When I was a little girl, my mom asked me to look out the front window and see if the flag was still up on the mailbox, so she’d know whether or not to make the trek down our long gravel driveway to get the mail. The fact that I couldn’t answer her question alerted her to the fact that we needed to get my eyes checked so I could see better.
Both my parents wore corrective lenses so it wasn’t out of the ordinary to consider glasses for me. I will say, I was not excited at the prospect. When the doctor confirmed that I, in fact, needed glasses, I cried in the exam room. Since I was already teased for being the smallest in most of my classes, adding “four-eyes” seemed unbearable.
Of course, when I got my new glasses, I was amazed at what I had been missing. Things like seeing individual leaves on trees and details on billboard signs that could be easily read by others from the playground. My friends were stunned to find out how much I couldn’t see before, and they were surprised by the fact that no one realized it earlier, including me.
Vision Correction
In the natural, vision can be corrected in a variety of ways: glasses, contacts, lens implants, or laser surgery. I remember receiving my rose tinted color glasses and asking how old I had to be before I could get contacts. I don’t really like the way I look in glasses, but as I get older, there is a convenience factor in having a progressive lens rather than having to locate my reading glasses to use in conjunction with my contacts. (And I find it more fun to eat when I can see what I’m eating.)
We get used to seeing things a certain way. It doesn’t really occur to us that we might not be seeing as clearly as we once did. Sometimes, we justify how we see others because they have differing values and opinions or because they have caused us some form of hurt.

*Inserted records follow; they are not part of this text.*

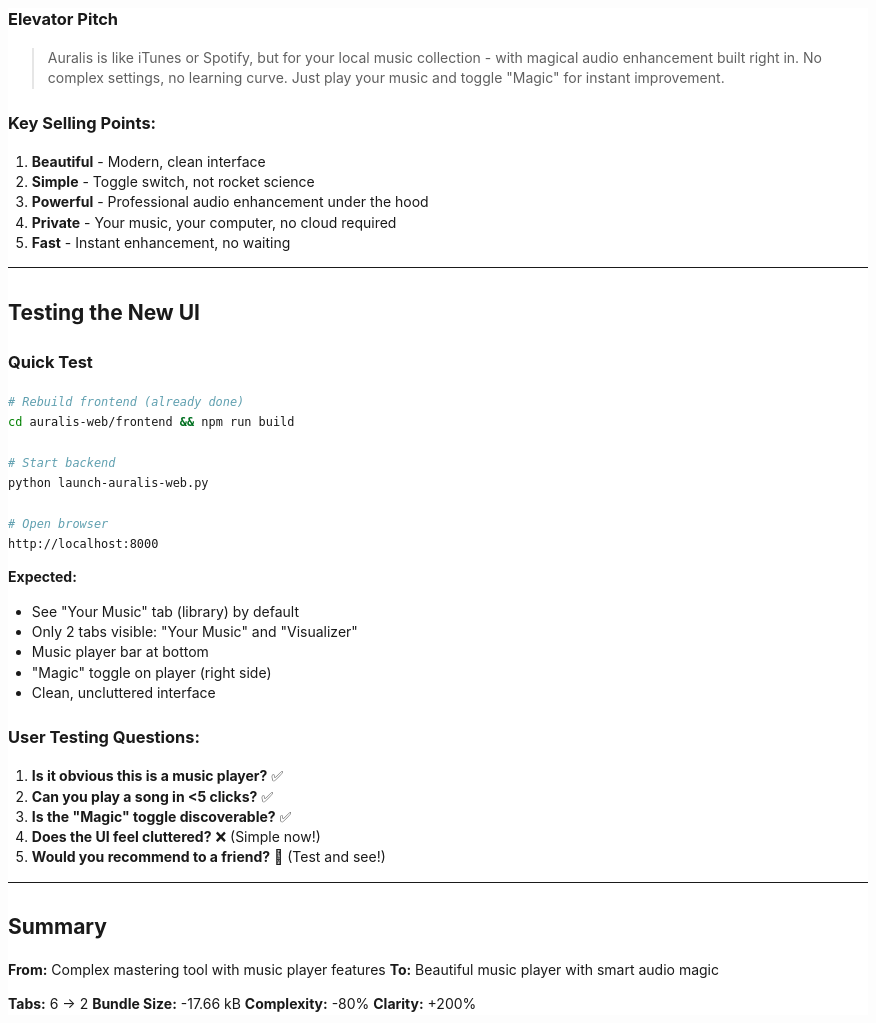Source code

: ### Elevator Pitch
> Auralis is like iTunes or Spotify, but for your local music collection - with magical audio enhancement built right in. No complex settings, no learning curve. Just play your music and toggle "Magic" for instant improvement.

### Key Selling Points:
1. **Beautiful** - Modern, clean interface
2. **Simple** - Toggle switch, not rocket science
3. **Powerful** - Professional audio enhancement under the hood
4. **Private** - Your music, your computer, no cloud required
5. **Fast** - Instant enhancement, no waiting

---

## Testing the New UI

### Quick Test
```bash
# Rebuild frontend (already done)
cd auralis-web/frontend && npm run build

# Start backend
python launch-auralis-web.py

# Open browser
http://localhost:8000
```

**Expected:**
- See "Your Music" tab (library) by default
- Only 2 tabs visible: "Your Music" and "Visualizer"
- Music player bar at bottom
- "Magic" toggle on player (right side)
- Clean, uncluttered interface

### User Testing Questions:
1. **Is it obvious this is a music player?** ✅
2. **Can you play a song in <5 clicks?** ✅
3. **Is the "Magic" toggle discoverable?** ✅
4. **Does the UI feel cluttered?** ❌ (Simple now!)
5. **Would you recommend to a friend?** 🤔 (Test and see!)

---

## Summary

**From:** Complex mastering tool with music player features
**To:** Beautiful music player with smart audio magic

**Tabs:** 6 → 2
**Bundle Size:** -17.66 kB
**Complexity:** -80%
**Clarity:** +200%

We forget that we do not struggle against flesh and blood but rather the kingdom of darkness.
We live in a time where it is all too easy to either purposely overlook someone or be hypervigilant in finding fault. Somehow, it becomes convenient to dehumanize them so that we can feel justified that our opinion is the right one.
You may jump to quickly apply this concept on a large scale as you ponder the upheaval in our nation, but this is equally true on a smaller scale in our families and churches. How we see our spouse, children, and fellow Christians can be clouded. Rather than a vision problem, this is a heart issue. We build our walls and use various defense mechanisms to distance ourselves because we don’t want to be hurt….again.
Correction vs. Protection
There are instances when it is imperative to protect and shield our vision. Think about the super fashionable safety goggles you are told to wear in science classes or safety glasses available for when you are working with wood or other substances which could easily damage your eyes.
We protect our vision spiritually by continually lining up with what God sees and says. It is crucial to do this even when what we see in the natural world doesn’t seem to correlate. It isn’t beneficial to choose to avoid a situation, or put up a blockade, simply because the circumstances don’t align with your expectations.
The Right Correction
God knows the right prescription for you, but receiving correction requires your willingness to be evaluated. You may have to pick up your God glasses daily until your heart vision is permanently changed. I often pray that others will see Jesus through me. It is just as important that I be able to see each individual the way God sees them.
Achieving this requires me to take off the detrimental and dehumanizing labels frequently attached to individuals which can polarize us. Each individual has to make the necessary adjustments or modifications to be able to view people and the world correctly. Mark and I have to remove our polarized clip-on sunglasses to read our phone screens when we are outside. Tinted lenses intended to protect our eyes from the sun, prevent us from being able to read messages.
Yes, some people are harder to see with lenses of love. When you remember that the Lord desires that none perish, but all experience eternal life in His presence, you realize that God loves even the most unlovely. Being Christlike requires that we die to our human desires for power. We must surrender our quest of influence and control and instead walk in Christ’s humility, authority, and love.
Is the flag on the mailbox up or down? Do you need to get a new prescription for your eyes and heart? If so, start with repentance and meet with the Father. He’ll help you with that additional piece of armor. Then you can properly see and be more effective in growing His Kingdom.
The Way of Love
I Corinthians 13:8-13 ESV
8 Love never ends…9 For we know in part and we prophesy in part, 10 but when the perfect comes, the partial will pass away. 11 When I was a child, I spoke like a child, I thought like a child, I reasoned like a child. When I became a man, I gave up childish ways. 12 For now we see in a mirror dimly, but then face to face. Now I know in part; then I shall know fully, even as I have been fully known.
13 So now faith, hope, and love abide, these three; but the greatest of these is love.